TEXTAUSZUG:
In der jetzigen Position bleibt ihm allerdings für die Praxis seines in jungen Jahren erlernten Pilotenberufs nur wenig Zeit. Ein- bis zweimal pro Woche lässt es sich Dobler trotzdem nicht nehmen, im Cockpit einer von vier Helvetic-Maschinen des Typs Fokker 100 den Steuerknüppel fest im Griff zu halten. Gerade hat er einen Flug nach Mallorca hinter sich. «Mit einer sehr hohen Sitzbelegung», freut sich der Idealist, der bei Helvetic seit der Gründungszeit mit dabei ist.

Die Verantwortung fürs fliegende Personal ist inzwischen einer Gesamtverantwortung für das Wohl des Unternehmens gewichen. Knallhart kalkulieren muss Dobler heute und dafür sorgen, dass die von seinem Vorgänger Peter Pfister einst als «Günstig-Airline mit Fixpreis» positionierte Helvetic endlich die notwendige Schubkraft aufbringt, um aus den roten Zahlen zu fliegen.

Diese schwierige Aufgabe in einem hart umkämpften Markt absorbiert den in Rafz wohnhaften Dobler enorm, verlangt von ihm strategisches Geschick und Weitblick. Im Rappengeschäft Fliegerei ist auch der Faktor Zeit ein Luxusgut. Der Erfolgsdruck ist enorm. Das ursprüngliche Betriebskonzept von Helvetic musste wegen Erfolglosigkeit über Bord geworfen werden. Pfister und andere Investoren haben sich zurückgezogen und ihre Anteile Anfang 2006 dem Financier Martin Ebner verkauft, den Dobler aus Militärzeiten kennt. Die alte Freundschaft ändert nichts daran, dass der zahlende Patron Erfolge sehen will. Die Helvetic muss bald Gewinne einfliegen.

Der Reiz der riskanten Aufgabe

Auf dem steinigen Weg, mit Anpassungen bei Preisen und Streckennetz die Neuausrichtung der Gesellschaft zu einer «Nischen-Airline mit Qualitätsanspruch» schrittweise voranzutreiben, musste Dobler den 129 Helvetic-Angestellten vorerst das Vertrauen in die eigene Firma zurückgeben. «Nach dem Personalabbau im letzten Herbst war die Verunsicherung gross», erinnert er sich.

DATENAUSZUG:
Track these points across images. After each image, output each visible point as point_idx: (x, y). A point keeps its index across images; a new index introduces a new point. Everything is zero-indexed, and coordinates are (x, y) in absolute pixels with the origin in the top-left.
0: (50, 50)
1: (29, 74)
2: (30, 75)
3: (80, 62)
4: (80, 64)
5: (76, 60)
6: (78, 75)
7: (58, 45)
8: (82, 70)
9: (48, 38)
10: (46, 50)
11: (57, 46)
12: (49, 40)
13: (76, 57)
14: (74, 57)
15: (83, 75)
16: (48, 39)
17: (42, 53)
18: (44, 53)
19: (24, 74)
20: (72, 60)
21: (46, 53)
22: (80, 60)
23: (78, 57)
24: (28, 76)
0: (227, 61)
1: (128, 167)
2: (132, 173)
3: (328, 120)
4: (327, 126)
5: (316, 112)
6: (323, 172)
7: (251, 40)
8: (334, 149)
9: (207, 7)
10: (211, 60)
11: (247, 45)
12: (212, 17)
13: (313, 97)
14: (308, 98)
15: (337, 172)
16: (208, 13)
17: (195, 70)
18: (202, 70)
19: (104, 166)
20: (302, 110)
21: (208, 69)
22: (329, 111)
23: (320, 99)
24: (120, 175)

GELESENES ANWENDEN:
1. Wie viele Angestellte hat Helvetic laut dem Auszug über Helvetic?
2. Zählen Sie alle Personen auf, die im Auszug über Helvetic mit Namen erwähnt werden.
3. Führen Sie den Auszug über Helvetic ab seinem letzten Satz weiter.
Die Einträge sind eigenständiges Material und gehören nicht zum Auszug über Helvetic.

LÖSUNGEN:
1. Helvetic hat 129 Angestellte.

2. Dobler, Peter Pfister, Martin Ebner

3.
Inzwischen sei in den Büros im Klotener Industrie-Quartier aber wieder Zuversicht angesagt. Das ist wesentlich Doblers Führungsstil zu verdanken. Er habe von Anfang an versucht, eine neue Dynamik zu entfachen, den Teamgeist zu festigen und die Überzeugung zu vermitteln: «Wir wollen und können beweisen, dass die Helvetic eine erfolgreiche Zukunft hat.» Die aktuellen Buchungszahlen, so Dobler, seien erfreulich und «bestärken uns» auf dem eingeschlagenen Weg.

Emotionen und Durchhalteparolen allein genügen indes nicht, das weiss der alte Fuchs im Airline-Geschäft nur zu genau. Ein Traumtänzer ist er nicht, bezeichnet sich eher als Realist, der zwischen Chancen und Gefahren abwägt. Den CEO-Posten trat er denn auch nur unter der Voraussetzung an, dass Helvetic eine Kapitalspritze erhält. Den grossen Reiz allerdings, eine neue, stückweit unsichere Aufgabe ohne Erfolgsgarantie anzupacken, möchte Dobler als Antrieb für seine Entscheidung gar nicht leugnen. Für alles, was mit Fliegerei zu tun hat, ist er grundsätzlich schon mal zu begeistern.

Von der Bank direkt ins Flugzeug

Bezeichnenderweise ist Dobler unweit vom Militärflugplatz im luzernischen Emmen aufgewachsen. «Schon meiner Mutter bin ich als kleiner Knirps mit dem grossen Traum, Pilot zu werden, dauernd in den Ohren gelegen», lacht er. Nach der Schule absolvierte er zunächst eine Banklehre, um danach rasch den Bogen von der kaufmännischen zur Aviatik-Welt zu spannen. Dobler wurde Flugzeugverkäufer, schwebte auf Aussendienstreisen im Einsitzer mit Propeller über afrikanischen Urwäldern, lernte als knapp 25-Jähriger Jüngling mächtige Staatsmänner, darunter Idi Amin in Uganda, kennen, und zehrt noch heute von beeindruckenden Erlebnissen aus dieser Zeit. «Die verbreitete Zufriedenheit der Leute in diesen Ländern, trotz grosser materieller Bescheidenheit, ist mir stets in Erinnerung geblieben und hat mich vielleicht sogar geprägt.» Dass Dobler seine heutigen Führungsqualitäten wie Begeisterungsfähigkeit und Positivismus in der damaligen Zeit verinnerlicht hat, schliesst er nicht aus. «Darüber habe ich mir nie viele Gedanken gemacht.»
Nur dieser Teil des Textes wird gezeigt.